Discutendo tra di noi, abbiamo notato che – confrontando le famiglie di Fatma e di Salìm, si nota che le madri sono simili, presenze silenziose ma positive, i padri piuttosto diversi, i fratelli proprio l’opposto. È voluto questo gioco tra simmetria e asimmetria?
Il gioco di simmetrie è inevitabile. Nel romanzo ho tratteggiato tipologie di Islam molto differenti; c’è l’Islam radicale della famiglia di Fatma; quello moderato della famiglia di Salìm; c’è un Islam storicamente inedito, l’islam non praticante, che nella storia trova il suo rappresentante nel nonno di Fatma. La simmetria (e asimmetria) dei ruoli viene come conseguenza, e segue gli schemi di questi modi a volte contrapposti di vedere le cose. A partire dalla condizione della donna e dal suo peso nelle dinamiche familiari: la madre di Fatma, silenziosa e discreta, si muove all’interno di un pensiero integralista che le sottrae, a tutti i livelli, ruoli e diritti; la madre di Salìm, anch’essa silenziosa e discreta, ha però facoltà di esprimere liberamente le sue idee, e di fatto ha un peso consistente sulle scelte e nelle questioni di famiglia. Dall’altra parte, il padre e il fratello di Fatma sono al servizio della causa fondamentalista, e questo li rende del tutto simili, quasi interscambiabili, nell’intenzione e nel pensiero; al contrario, il padre e il fratello di Salìm appartengono ad un pensiero libero e moderno, nelle azioni e nelle idee, tanto che Abèd può addirittura opporsi al volere di suo padre arrivando al contrasto che caratterizza il loro difficile rapporto. Simmetrie e asimmetrie, come in qualunque sistema di relazioni complesse, se lo si guarda da vicino.

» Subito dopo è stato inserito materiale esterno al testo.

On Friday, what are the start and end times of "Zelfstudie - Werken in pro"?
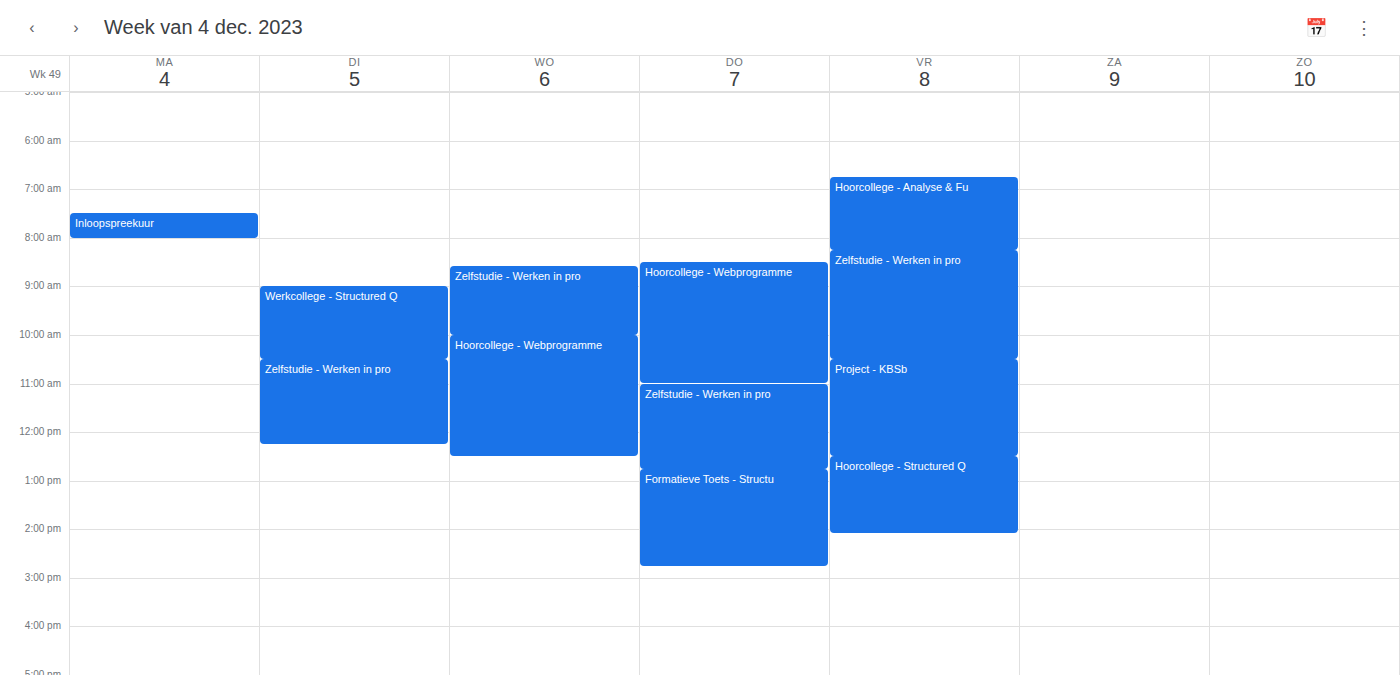
8:15 AM to 10:30 AM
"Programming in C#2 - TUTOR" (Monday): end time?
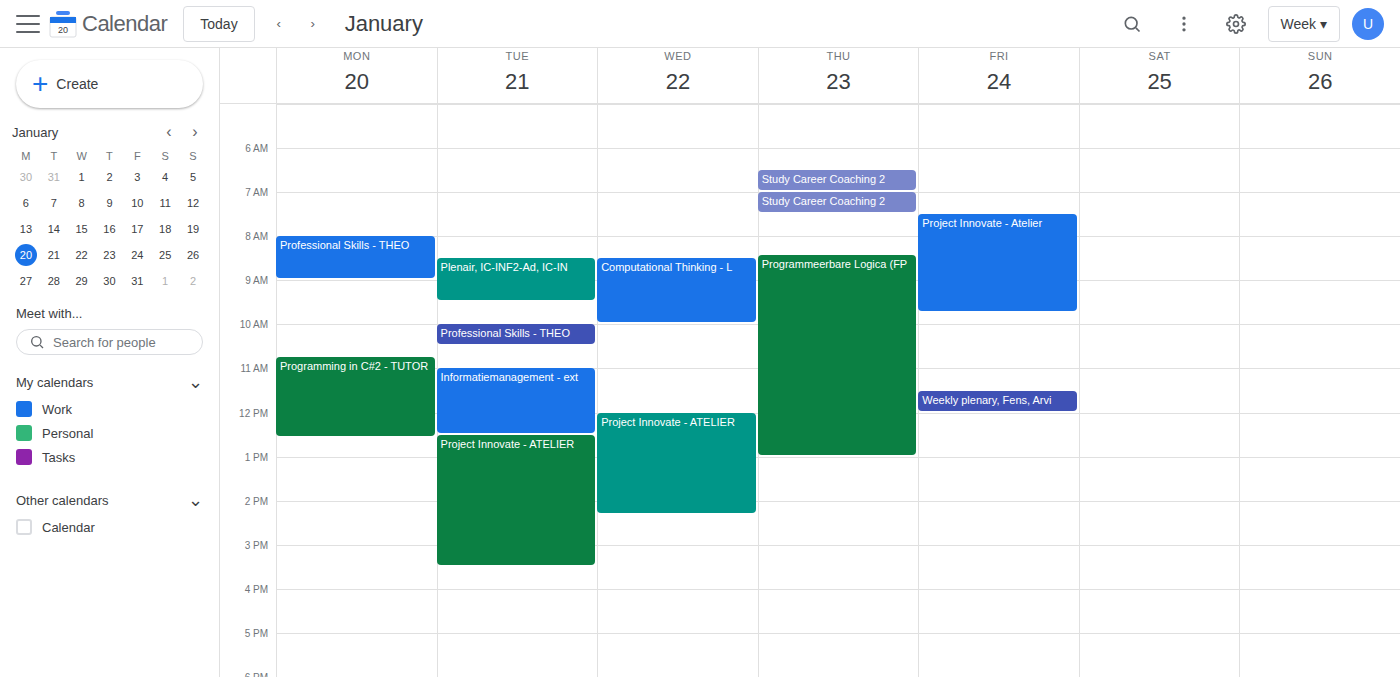
12:35 PM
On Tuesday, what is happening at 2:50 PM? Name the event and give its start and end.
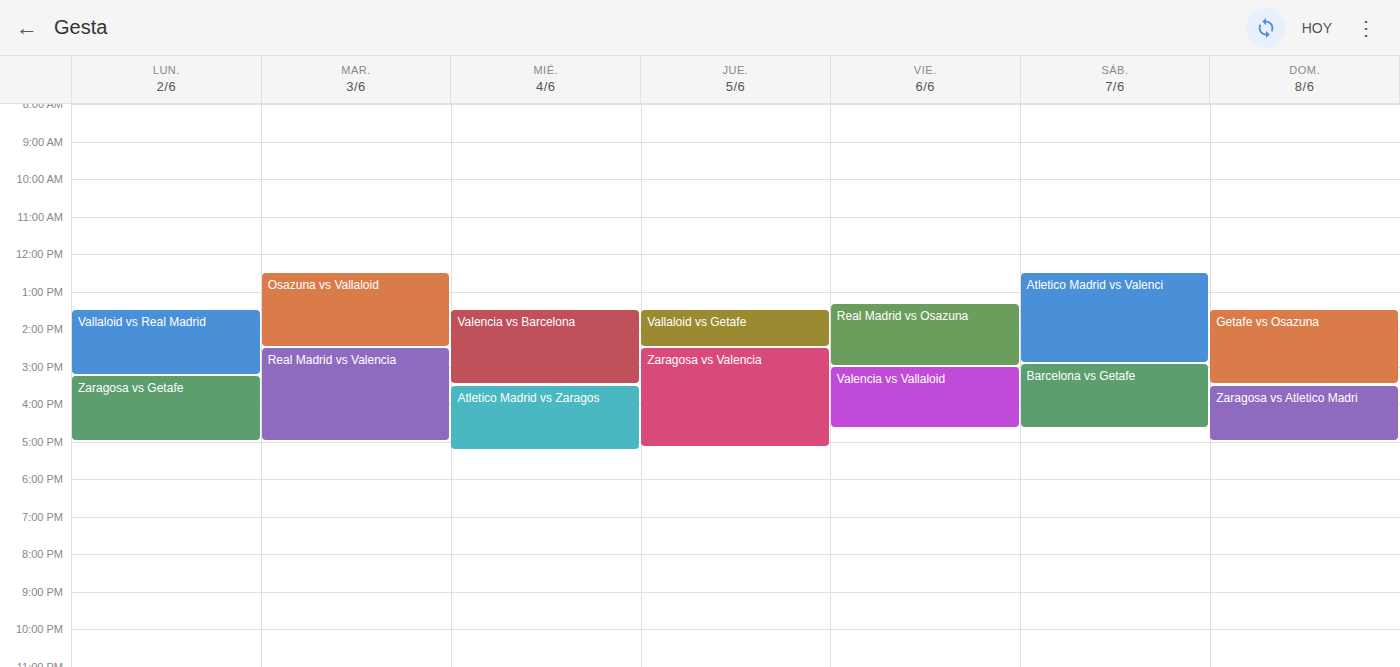
"Real Madrid vs Valencia", 2:30 PM to 5:00 PM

In tutto il romanzo ciò che fa la differenza tra chi è perduto e chi non lo è è la capacità di riconoscere la bellezza: nei libri, nelle rondini, nelle piante, nella musica, nella poesia. È questo il messaggio di speranza che vuoi trasmettere con il libro?
In realtà, esattamente come detto per le metafore, la mia unica intenzione è raccontare una storia, senza alcun messaggio, senza alcun insegnamento nascosto fra le righe. Anzi, questo dovrebbe essere l’unico obiettivo di un libro e, in generale, di uno scrittore. Detto ciò, è inevitabile che ogni libro trasmetta un modo di guardare la realtà, una visione delle cose che appartiene allo scrittore, e che può essere legittimamente interpretabile come ‘il messaggio della storia’. Nel caso di questo libro sì, la mia visione è esattamente questa, la bellezza – e la capacità di riconoscerla – come ‘guida’ che permette di non perdersi. È la bellezza che consente a Fatma di vedere la sua luce dentro il buio, ed è la bellezza che consente a Salìm di vedere la sua strada nascosta nella sabbia. Credo che l’uomo sia attratto per natura dalla bellezza, i bambini, in particolare, che tendono alla bellezza come l’ago di una bussola tende al polo magnetico terrestre. L’importante è continuare a cercarla, a perseguirla, a percepirla, da qualunque forma di bellezza si sia attratti, dalla più complessa (quella artistica) alla più elementare (quella della vita di ogni giorno, che poi in verità tanto elementare non è).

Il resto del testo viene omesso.